Vivere per credere. “Un’atmosfera mai vista”, spiega l’ex capitano. “Dall’head coach all’ultimo dei magazzinieri, qui la cultura del lavoro si completa con amicizie durature”. Ricordi sparsi. “I cubetti di ghiaccio che ci lanciava Vidmar sotto la doccia. Ma anche i viaggi, le tante conversazioni profonde. E i passaggi di Julyan Stone: gli bastava uno sguardo per sapere che avrei segnato”. A parlare di compagni e avversari, Bramos si imbarazza un po’. “Non vorrei dimenticare qualcuno”. Passiamo alle partite, allora. 

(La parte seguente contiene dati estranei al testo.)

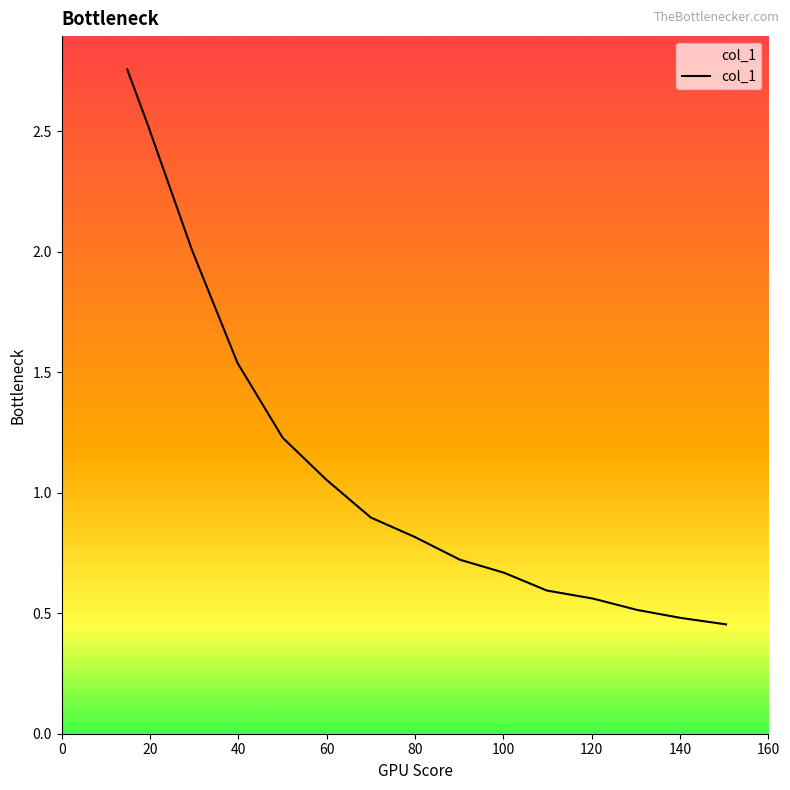

Is this an area chart (filled region under the line)?

Yes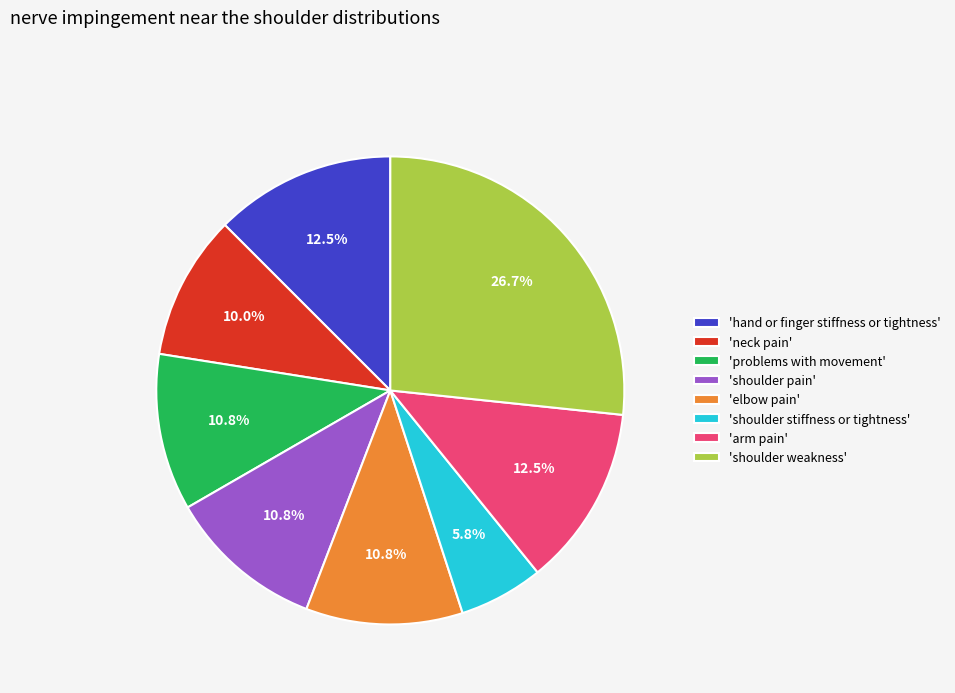

What percentage do 'shoulder stiffness or tightness' and 'shoulder weakness' together represent?

32.5%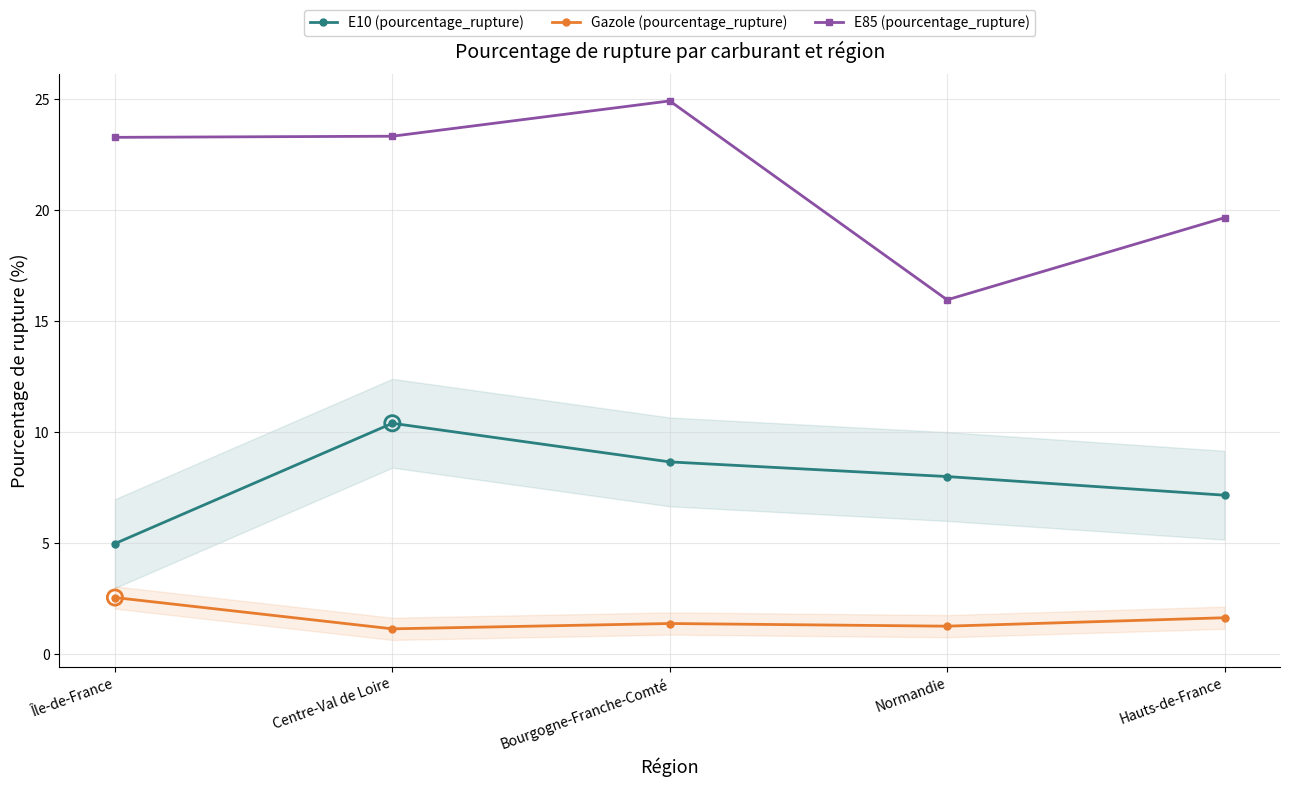

At which category is the sum across all series the highest?

Bourgogne-Franche-Comté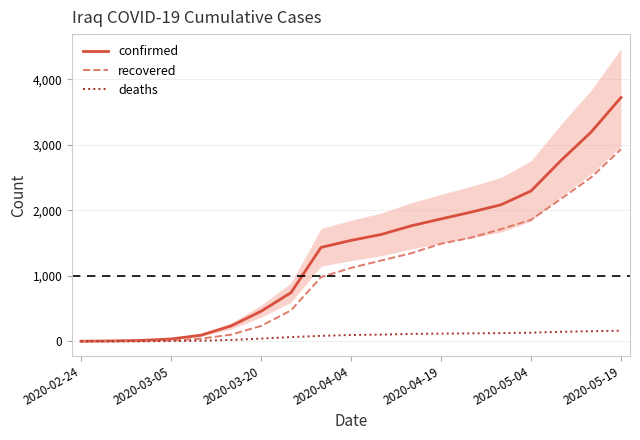

What is the minimum value for confirmed?

1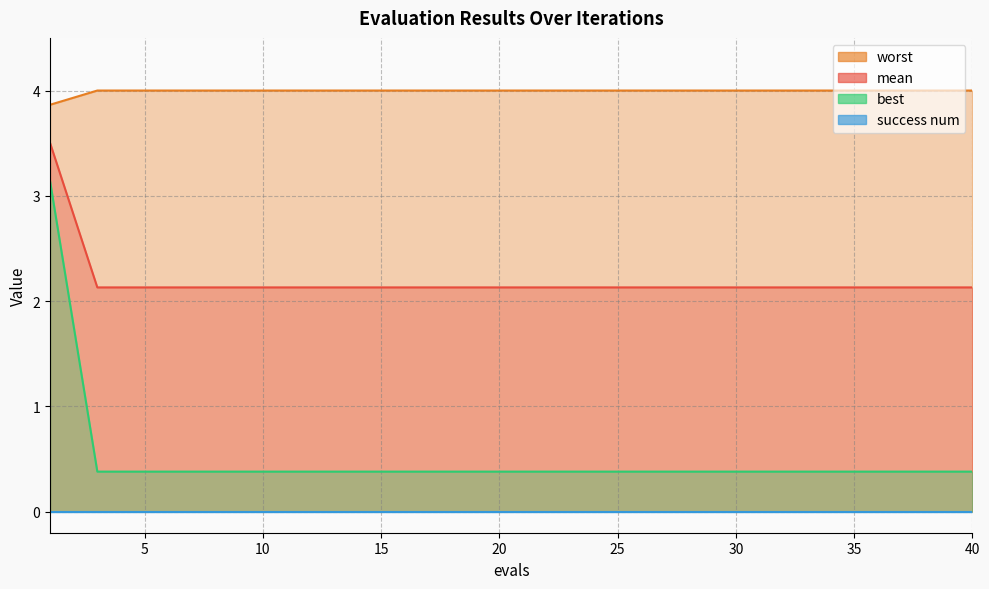

True or false: mean has more than 0 points higher than both neighbors.

False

E si arriva all’altro capolavoro di Bramos. Se la tripla in faccia a Trento fu il paradiso all’improvviso, gara-7 contro Sassari è stata l’apoteosi, “il culmine di un percorso lungo e consapevole. Eravamo pronti a mettere le mani su quella partita. E quando c’è fiducia, molte cose possono accadere”. Come 11 punti personali in due minuti. Roba da Playstation. “Ma sono umano anch’io”, sottolinea Iron Mike. “Altrimenti non mi sarei lasciato prendere dall’emozione”, fosse anche un fallo tecnico a sfavore: un’inezia, rispetto al contesto e a una carriera da signore. “Cosa dissi alla panchina avversaria? Una cosa tipo game over. Fu un rilascio di adrenalina incontrollato. Un errore di due secondi. Ci tengo a ribadire le mie scuse a Sassari”.

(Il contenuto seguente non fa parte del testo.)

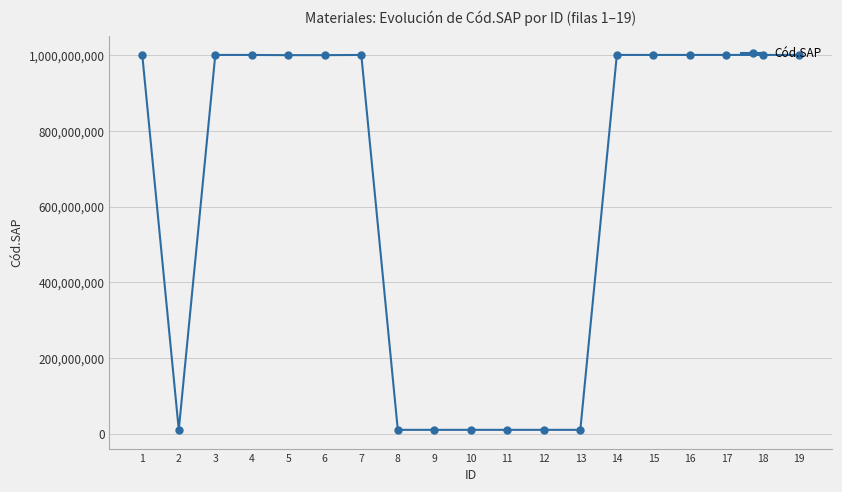

What is the value of the 3rd point from the left?

1000535795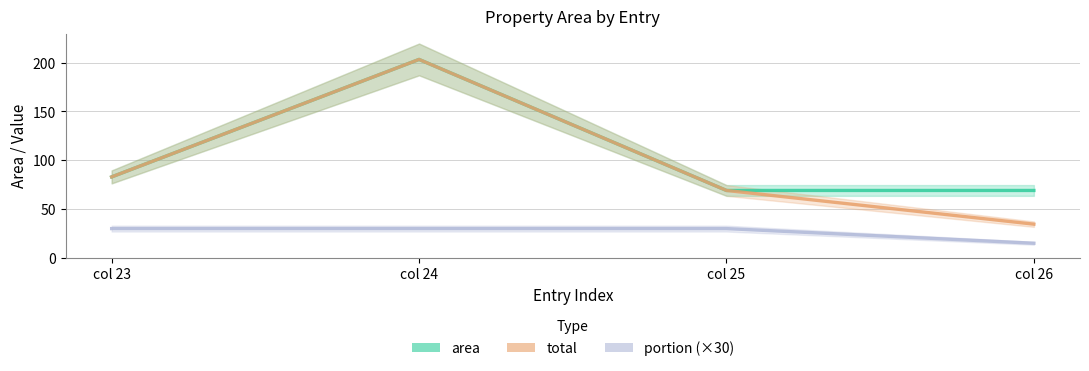

How many values in the portion (×30) series are below 30?

1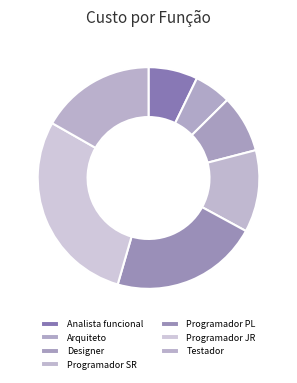

Which slice is the largest?

Programador JR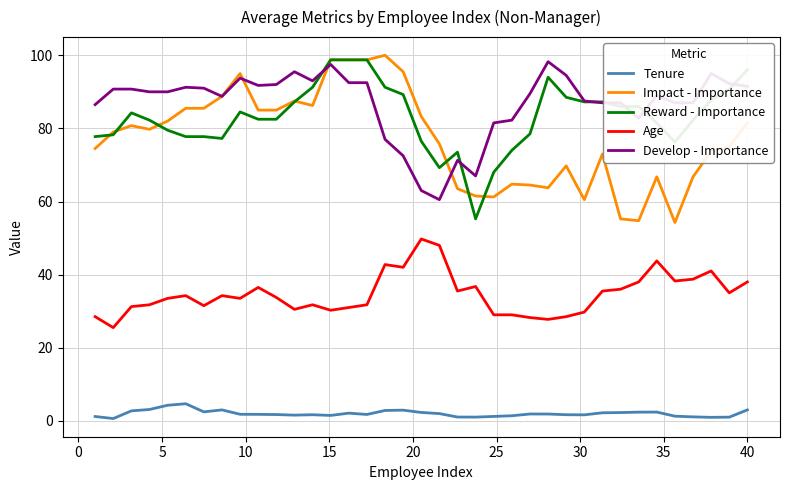

What is the greatest value displayed?

100.0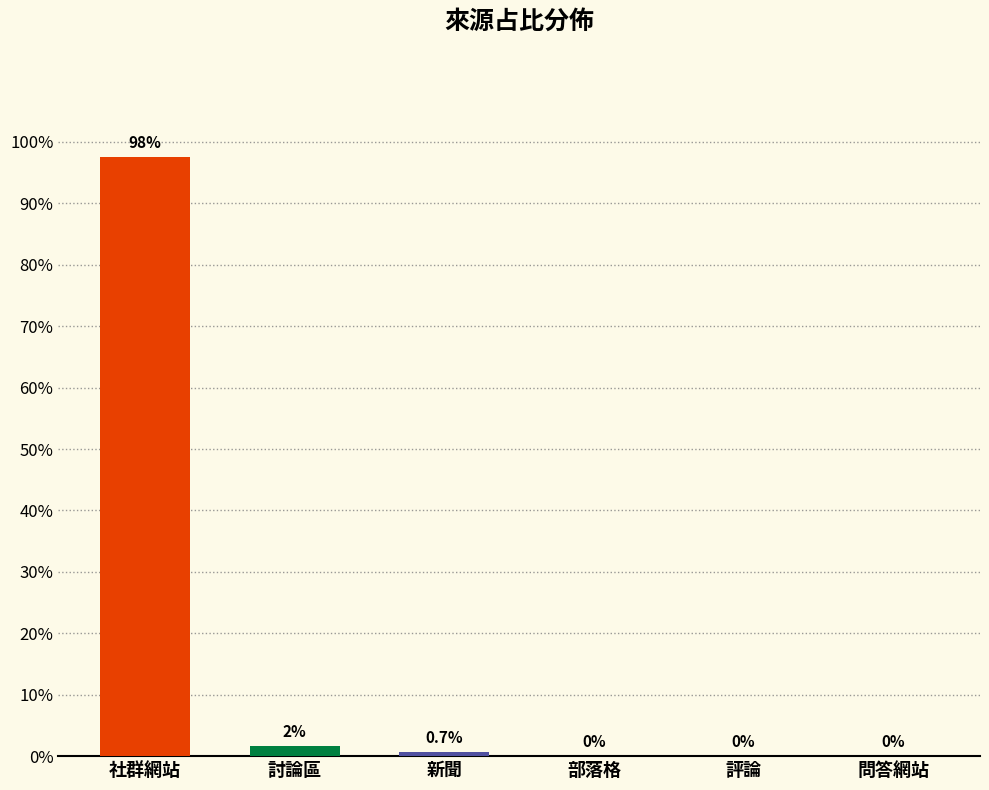

Does the chart contain stacked bars?

No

Mancherà al basket, un personaggio come Bramos. Il contrario però, vale solo a metà. “Giorni fa rileggevo una frase di Jokic: ‘È un lavoro che mi riesce, ma non è la mia vita’. Mi ha fatto sorridere perché mi ci ritrovo”. E se l’analogia tecnica non esiste, si pensi all’attitudine. La bandiera della Reyer come il dominatore dell’Nba: umile, niente social, fastidio per i riflettori, un mondo parallelo gelosamente custodito. Michael non ha i cavalli, “ma i figli, il golf, le nuotate in mare e qualche lettura. La pallacanestro si inserisce in equilibrio col resto”. È dall’assenza di pressioni che fiorisce la reputazione – “e a questa ci tengo” – di clutch player. “Cerco di farlo capire alle nuove generazioni: in partita non ho paura di sbagliare perché mi sono preparato in allenamento. Finché sento di aver dato il massimo, posso andare a letto tranquillo. E questo vale oltre lo sport”. Bramos va ascoltato. Basta lacrime.